History of Structured Settlement Law
1954 IRS Code Section 104 was created to ensure cash settlements of personal injury cases are tax exempt. In 1983 it was revised to include settlements involving periodic payments.
1960 The origin of periodic payments is associated with the Thalidomide tragedy of the 1960s (which caused severe birth defects), resulting in more claims than the manufacturers could pay. Periodic payments were first made by means of a trust, compensating the injured party to a greater degree than would have been possible through a lump sum cash settlement.
1979 Revenue Ruling 79-220. This is a letter written by the IRS to the public which serves as a guideline to assure that payments will flow tax-exempt on personal injury, structured settlement cases.
1983 Periodic Payment Act (Also known as 97-473 and Section 130). This act made the various tax rulings into law and created IRS Section 130 which allowed for the assignment of obligations to a third party.
1983 Private Ruling 8333035. This is a response from the IRS to a private party regarding the taxability of annuity benefits where the cost had been revealed.

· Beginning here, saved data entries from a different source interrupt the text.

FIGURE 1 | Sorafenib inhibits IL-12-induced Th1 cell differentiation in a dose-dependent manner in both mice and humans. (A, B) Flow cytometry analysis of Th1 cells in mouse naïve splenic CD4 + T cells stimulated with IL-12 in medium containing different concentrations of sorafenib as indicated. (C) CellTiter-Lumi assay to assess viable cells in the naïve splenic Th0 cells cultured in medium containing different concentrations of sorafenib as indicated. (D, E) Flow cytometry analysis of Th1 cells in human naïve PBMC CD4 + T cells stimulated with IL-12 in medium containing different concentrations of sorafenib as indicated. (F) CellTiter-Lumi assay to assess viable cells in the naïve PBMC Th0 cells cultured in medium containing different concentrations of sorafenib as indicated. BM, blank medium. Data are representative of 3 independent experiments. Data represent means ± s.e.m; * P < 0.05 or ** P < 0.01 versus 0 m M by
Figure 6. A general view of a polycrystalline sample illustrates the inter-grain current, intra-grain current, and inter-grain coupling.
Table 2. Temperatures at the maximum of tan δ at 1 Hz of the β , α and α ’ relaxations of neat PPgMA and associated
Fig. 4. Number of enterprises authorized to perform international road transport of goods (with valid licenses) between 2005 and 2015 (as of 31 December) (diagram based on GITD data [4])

1986 Tax Reform Act of 1986. This act separated personal and physical injuries, allowing only physical injuries to be assigned under Section 130. In addition, the act amended Section 72U, further defining the conditions under which annuity owners of non-qualified and workers’ compensation annuity policies would be taxed for the interest earned in any taxable year. This includes only owners which are not natural persons.

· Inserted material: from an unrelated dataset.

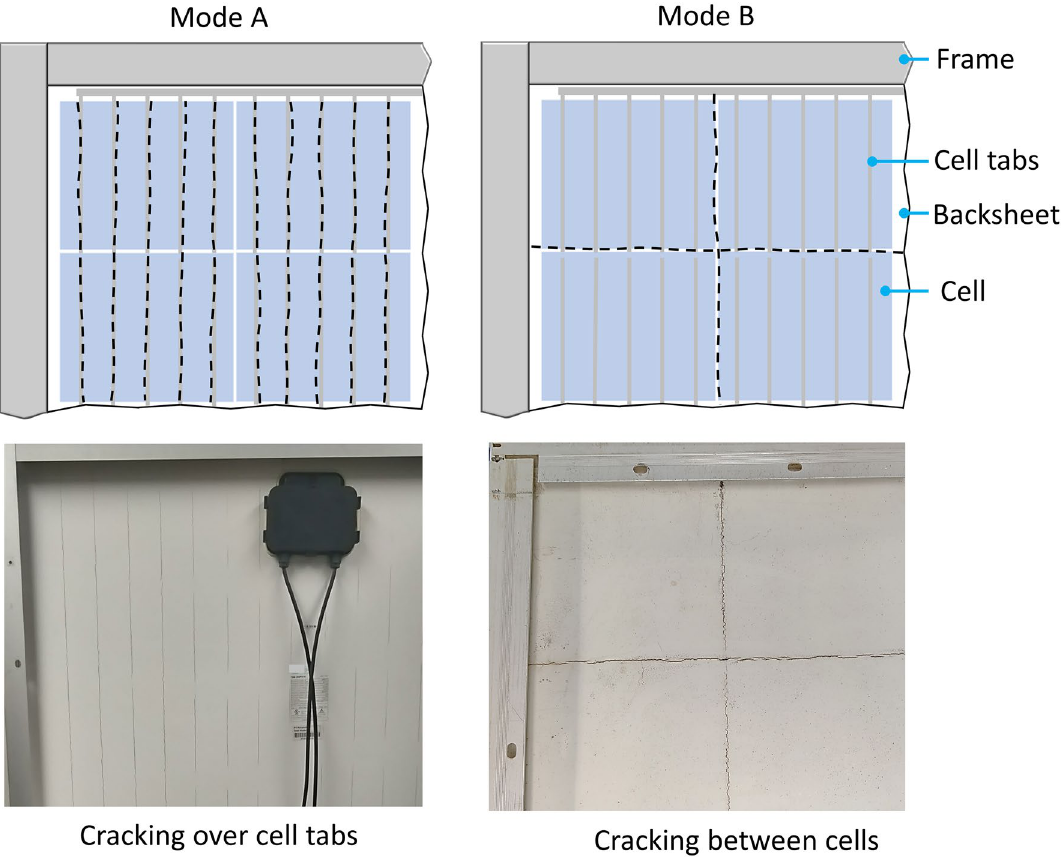
Figure 1. Schematic of the observed cracking modes in the backsheet with Mode A; cracking over cell ribbons and Mode B; cracking in the area between cells. Black dashed lines indicate crack location and orientation. Blue squares indicate relative cell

1988 The Technical and Miscellaneous Revenue Act of 1988 (TAMRA) removed language from Section 130 of the IRS Code that read “the assignee does not provide to the recipient of such payments rights against the assignee which are greater than those of a general creditor.” To date, there has been no ruling by the IRS to assure us of correct procedures to follow to ensure there are no adverse tax consequences for the plaintiff if he or she has a secured creditor status.
1991 Private Ruling 9125017. This is a response from the IRS to a private party regarding the taxability of annuity benefits where secured creditor status and a guarantee had been included.
1992 Private Ruling 9253045 was issued on an individual case where the plaintiff perfected a security interest in the annuity contract by filing notice in his state and in the assignment company’s state and had possession of the annuity issued by Integrity Life. The IRS ruled that this would not cause him to be taxed on the present value of the annuity contract in the year in which he received it.
1992 Section 468(B) covers in detail the tax treatment of money going in and out of Designated Settlement Funds and Qualified Settlement Funds.
1993 Revenue Procedure 93-34 allows physically injured individuals receiving settlements from mass tort claims (468(B)) to structure their settlements and allows the fund to assign its obligation to a third party.
1996 Small Business Job Protection Act of 1996 removed the exclusion of damages from gross income on damages received on punitive and non-physical injury awards.
1997 Balanced Budget Act of 1997 amended Section 130(c) to include assignment of worker’s compensation cases filed after 08/05/1997.